Auparavant, l’on considérait que l’on ne devait pas payer de droits de succession (jusqu’à 27% en ligne directe) après une donation notariale passée aux Pays-Bas, du moins lorsque le décès du donateur ne survenait pas endéans les trois ans de la donation (sept ans dans l’hypothèse de la donation d’une entreprise familiale). Par ailleurs, même si ce délai de trois ans pouvait poser problème, l’acte notarial néerlandais pouvait toujours être enregistré en Belgique. Donc si l’on tombait malade endéans les trois ans de la donation néerlandaise, l’on pouvait toujours décider de payer l’impôt sur la donation. Cet impôt atteint en Flandre 3% en ligne directe, pour les époux et les partenaires, et 7% pour toute autre personne.

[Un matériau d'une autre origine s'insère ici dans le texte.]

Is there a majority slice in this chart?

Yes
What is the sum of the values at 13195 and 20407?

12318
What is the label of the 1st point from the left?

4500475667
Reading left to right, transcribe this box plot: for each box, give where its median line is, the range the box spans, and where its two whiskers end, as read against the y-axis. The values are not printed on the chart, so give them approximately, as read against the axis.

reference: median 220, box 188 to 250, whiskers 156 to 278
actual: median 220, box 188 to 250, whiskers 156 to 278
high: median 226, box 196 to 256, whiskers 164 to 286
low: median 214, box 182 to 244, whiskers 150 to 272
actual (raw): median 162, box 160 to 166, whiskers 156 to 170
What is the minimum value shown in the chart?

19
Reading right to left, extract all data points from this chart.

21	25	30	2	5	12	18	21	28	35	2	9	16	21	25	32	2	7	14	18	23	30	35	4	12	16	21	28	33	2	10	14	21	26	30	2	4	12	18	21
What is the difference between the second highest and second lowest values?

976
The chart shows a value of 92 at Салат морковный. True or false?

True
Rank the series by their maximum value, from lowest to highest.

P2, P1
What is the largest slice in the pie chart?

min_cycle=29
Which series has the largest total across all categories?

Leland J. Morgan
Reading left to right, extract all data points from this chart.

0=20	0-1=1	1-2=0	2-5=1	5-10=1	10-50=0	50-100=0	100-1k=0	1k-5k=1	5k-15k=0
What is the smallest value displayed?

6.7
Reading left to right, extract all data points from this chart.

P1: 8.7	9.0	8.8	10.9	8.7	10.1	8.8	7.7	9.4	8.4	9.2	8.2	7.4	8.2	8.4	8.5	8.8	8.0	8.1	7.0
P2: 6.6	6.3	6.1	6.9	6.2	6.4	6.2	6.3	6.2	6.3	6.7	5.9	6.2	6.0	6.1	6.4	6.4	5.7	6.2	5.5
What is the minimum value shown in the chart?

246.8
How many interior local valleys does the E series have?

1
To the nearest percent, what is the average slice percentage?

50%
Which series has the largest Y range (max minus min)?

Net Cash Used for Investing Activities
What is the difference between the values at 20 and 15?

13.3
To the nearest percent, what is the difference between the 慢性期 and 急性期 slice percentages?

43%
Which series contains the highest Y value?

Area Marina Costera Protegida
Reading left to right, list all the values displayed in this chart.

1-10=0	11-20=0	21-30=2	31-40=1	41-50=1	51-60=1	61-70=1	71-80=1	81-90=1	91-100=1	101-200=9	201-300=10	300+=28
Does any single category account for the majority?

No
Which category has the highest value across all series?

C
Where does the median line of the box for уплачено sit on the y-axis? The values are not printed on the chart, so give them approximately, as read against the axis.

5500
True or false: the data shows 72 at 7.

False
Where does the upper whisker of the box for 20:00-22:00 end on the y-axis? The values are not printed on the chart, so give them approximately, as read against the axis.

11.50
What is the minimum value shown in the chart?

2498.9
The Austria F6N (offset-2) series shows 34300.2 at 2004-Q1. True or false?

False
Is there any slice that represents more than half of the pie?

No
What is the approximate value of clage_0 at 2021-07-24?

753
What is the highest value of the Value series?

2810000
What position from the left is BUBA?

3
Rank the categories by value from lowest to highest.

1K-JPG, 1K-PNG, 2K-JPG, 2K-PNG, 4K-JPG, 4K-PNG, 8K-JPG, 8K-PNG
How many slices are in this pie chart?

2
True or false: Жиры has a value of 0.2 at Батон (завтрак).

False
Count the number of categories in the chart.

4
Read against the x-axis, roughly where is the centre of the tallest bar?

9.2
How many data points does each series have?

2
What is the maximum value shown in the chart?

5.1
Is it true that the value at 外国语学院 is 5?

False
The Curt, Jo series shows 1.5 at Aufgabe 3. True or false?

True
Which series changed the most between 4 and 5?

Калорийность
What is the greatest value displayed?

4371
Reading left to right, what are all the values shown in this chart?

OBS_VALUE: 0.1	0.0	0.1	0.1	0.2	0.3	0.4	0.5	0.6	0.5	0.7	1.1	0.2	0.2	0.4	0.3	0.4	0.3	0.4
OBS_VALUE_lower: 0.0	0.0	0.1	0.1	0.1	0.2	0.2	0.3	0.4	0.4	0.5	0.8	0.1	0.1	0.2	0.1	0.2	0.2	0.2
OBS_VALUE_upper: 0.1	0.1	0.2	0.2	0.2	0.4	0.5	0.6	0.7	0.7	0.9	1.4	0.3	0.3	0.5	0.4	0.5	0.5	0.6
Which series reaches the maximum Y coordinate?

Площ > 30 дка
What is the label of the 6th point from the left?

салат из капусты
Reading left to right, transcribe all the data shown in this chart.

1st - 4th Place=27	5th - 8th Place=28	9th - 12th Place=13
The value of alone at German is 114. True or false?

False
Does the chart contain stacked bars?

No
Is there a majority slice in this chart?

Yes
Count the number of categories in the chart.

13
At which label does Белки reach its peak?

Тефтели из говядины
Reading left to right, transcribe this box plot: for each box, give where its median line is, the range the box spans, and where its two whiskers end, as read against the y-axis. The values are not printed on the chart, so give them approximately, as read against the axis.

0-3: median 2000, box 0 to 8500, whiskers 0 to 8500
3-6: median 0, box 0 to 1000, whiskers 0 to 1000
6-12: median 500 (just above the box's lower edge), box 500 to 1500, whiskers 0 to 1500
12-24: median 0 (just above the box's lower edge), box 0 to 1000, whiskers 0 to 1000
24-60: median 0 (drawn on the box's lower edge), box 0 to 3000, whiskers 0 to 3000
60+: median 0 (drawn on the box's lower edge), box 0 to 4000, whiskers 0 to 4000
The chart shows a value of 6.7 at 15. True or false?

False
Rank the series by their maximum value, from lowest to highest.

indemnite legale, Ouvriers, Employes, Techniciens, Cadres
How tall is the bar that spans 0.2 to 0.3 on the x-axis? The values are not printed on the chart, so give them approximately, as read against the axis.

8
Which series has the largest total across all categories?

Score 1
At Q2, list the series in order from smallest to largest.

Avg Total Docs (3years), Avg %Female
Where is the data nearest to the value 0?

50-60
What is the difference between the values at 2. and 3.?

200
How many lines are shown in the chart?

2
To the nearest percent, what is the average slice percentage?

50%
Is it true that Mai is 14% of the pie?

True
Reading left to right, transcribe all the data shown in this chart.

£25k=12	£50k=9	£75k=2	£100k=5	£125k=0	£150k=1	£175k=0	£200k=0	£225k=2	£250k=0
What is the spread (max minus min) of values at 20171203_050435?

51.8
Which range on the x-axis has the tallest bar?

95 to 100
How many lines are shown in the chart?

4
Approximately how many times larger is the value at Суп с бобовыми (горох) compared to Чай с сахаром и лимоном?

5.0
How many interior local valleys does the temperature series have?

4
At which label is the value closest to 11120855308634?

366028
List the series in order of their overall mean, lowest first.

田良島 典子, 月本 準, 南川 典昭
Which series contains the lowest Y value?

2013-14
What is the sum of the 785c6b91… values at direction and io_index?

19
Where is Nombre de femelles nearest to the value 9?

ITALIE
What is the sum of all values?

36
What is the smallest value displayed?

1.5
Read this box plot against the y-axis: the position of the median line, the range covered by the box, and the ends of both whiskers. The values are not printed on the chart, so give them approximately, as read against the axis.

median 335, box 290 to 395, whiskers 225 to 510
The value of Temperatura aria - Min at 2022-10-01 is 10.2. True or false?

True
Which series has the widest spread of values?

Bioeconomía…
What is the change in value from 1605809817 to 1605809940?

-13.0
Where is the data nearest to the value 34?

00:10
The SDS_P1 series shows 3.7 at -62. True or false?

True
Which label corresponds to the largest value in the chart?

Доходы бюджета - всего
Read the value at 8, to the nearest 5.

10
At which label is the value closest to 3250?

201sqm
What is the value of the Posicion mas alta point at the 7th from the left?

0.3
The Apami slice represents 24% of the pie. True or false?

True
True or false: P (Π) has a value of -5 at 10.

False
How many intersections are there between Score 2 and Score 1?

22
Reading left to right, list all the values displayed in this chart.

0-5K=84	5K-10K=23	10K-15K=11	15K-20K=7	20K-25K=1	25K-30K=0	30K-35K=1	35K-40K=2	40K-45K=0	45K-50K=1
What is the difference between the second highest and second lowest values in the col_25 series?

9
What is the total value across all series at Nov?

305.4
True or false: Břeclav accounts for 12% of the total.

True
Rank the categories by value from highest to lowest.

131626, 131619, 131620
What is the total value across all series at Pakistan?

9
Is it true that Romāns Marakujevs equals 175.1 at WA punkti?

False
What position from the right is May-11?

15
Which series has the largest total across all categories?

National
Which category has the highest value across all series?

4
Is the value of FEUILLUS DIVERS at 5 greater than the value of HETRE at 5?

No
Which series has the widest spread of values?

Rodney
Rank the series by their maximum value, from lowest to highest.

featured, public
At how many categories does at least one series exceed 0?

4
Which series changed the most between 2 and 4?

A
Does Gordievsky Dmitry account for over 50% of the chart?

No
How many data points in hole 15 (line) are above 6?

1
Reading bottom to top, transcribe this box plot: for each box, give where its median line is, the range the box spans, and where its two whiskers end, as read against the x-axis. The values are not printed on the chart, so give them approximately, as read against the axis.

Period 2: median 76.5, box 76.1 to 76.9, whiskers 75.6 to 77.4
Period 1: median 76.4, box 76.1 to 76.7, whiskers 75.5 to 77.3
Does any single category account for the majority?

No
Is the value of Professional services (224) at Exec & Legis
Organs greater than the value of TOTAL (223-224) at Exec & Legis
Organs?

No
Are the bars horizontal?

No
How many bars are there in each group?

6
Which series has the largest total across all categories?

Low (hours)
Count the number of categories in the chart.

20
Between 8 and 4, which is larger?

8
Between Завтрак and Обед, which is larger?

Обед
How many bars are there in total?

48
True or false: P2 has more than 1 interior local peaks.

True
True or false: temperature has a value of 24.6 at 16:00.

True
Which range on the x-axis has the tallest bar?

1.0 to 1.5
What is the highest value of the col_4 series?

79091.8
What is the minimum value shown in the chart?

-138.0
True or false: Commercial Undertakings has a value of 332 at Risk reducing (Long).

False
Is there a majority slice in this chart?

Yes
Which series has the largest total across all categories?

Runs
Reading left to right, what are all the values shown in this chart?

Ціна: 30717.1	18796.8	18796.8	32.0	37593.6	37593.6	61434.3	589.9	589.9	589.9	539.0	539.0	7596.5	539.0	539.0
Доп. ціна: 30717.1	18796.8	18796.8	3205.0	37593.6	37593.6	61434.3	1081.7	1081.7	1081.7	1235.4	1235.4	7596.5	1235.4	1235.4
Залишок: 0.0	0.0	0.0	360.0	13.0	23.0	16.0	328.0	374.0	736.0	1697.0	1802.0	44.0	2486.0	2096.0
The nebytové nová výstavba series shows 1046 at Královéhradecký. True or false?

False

Le Service flamand des Impôts ("Vlabel") revient à présent sur la question du système de donation sans impôt, et la période de risque de trois ans. En effet, dans une nouvelle prise de position, le Service interprète la loi fiscale de manière telle qu’actuellement, pour une donation mobilière avec réserve d’usufruit, l’impôt successoral (jusqu’à 27% en ligne directe) ou l’impôt sur la donation (3% en ligne directe) devra toujours être payé (voir prise de position 15004 de Vlabel). D’un point de vue technico-juridique le Service se base sur une "fiction juridique", par le biais duquel les biens donnés sont supposés être restés dans la succession.

La prise de position de Vlabel est assez sévère et il est dès lors possible que cette position ne résiste pas au test judiciaire, mais il ne sera possible d’obtenir une sécurité juridique à ce sujet que dans quelques années. D’ici là, Vlabel lèvera en tout cas l’impôt successoral sur les donations non-enregistrées avec réserve d’usufruit qui auront lieu après le 1er juin 2016. Les donations qui ont eu lieu avant cette date ne sont pas visées.

La fiction ne s’applique que si l’on fait une donation avec réserve d’usufruit. Lorsque l’on procède à une donation de la pleine propriété aux enfants ou à des tiers, cette fiction ne s’applique pas. Lorsque l’on fait la donation devant un notaire belge, elle ne s’applique pas non plus. Finalement, il importe de constater que cette position n’est pertinente que pour les résidents de la Région flamande.

Il existe finalement une importante exonération pour la donation des entreprises familiales. Celles-ci peuvent en principe faire l’objet d’une donation devant un notaire belge, avec ou sans réserve d’usufruit, à un taux d’impôt sur la donation égal à 0%. Dans cette hypothèse, il n’y pas de période de risque de trois ou sept ans.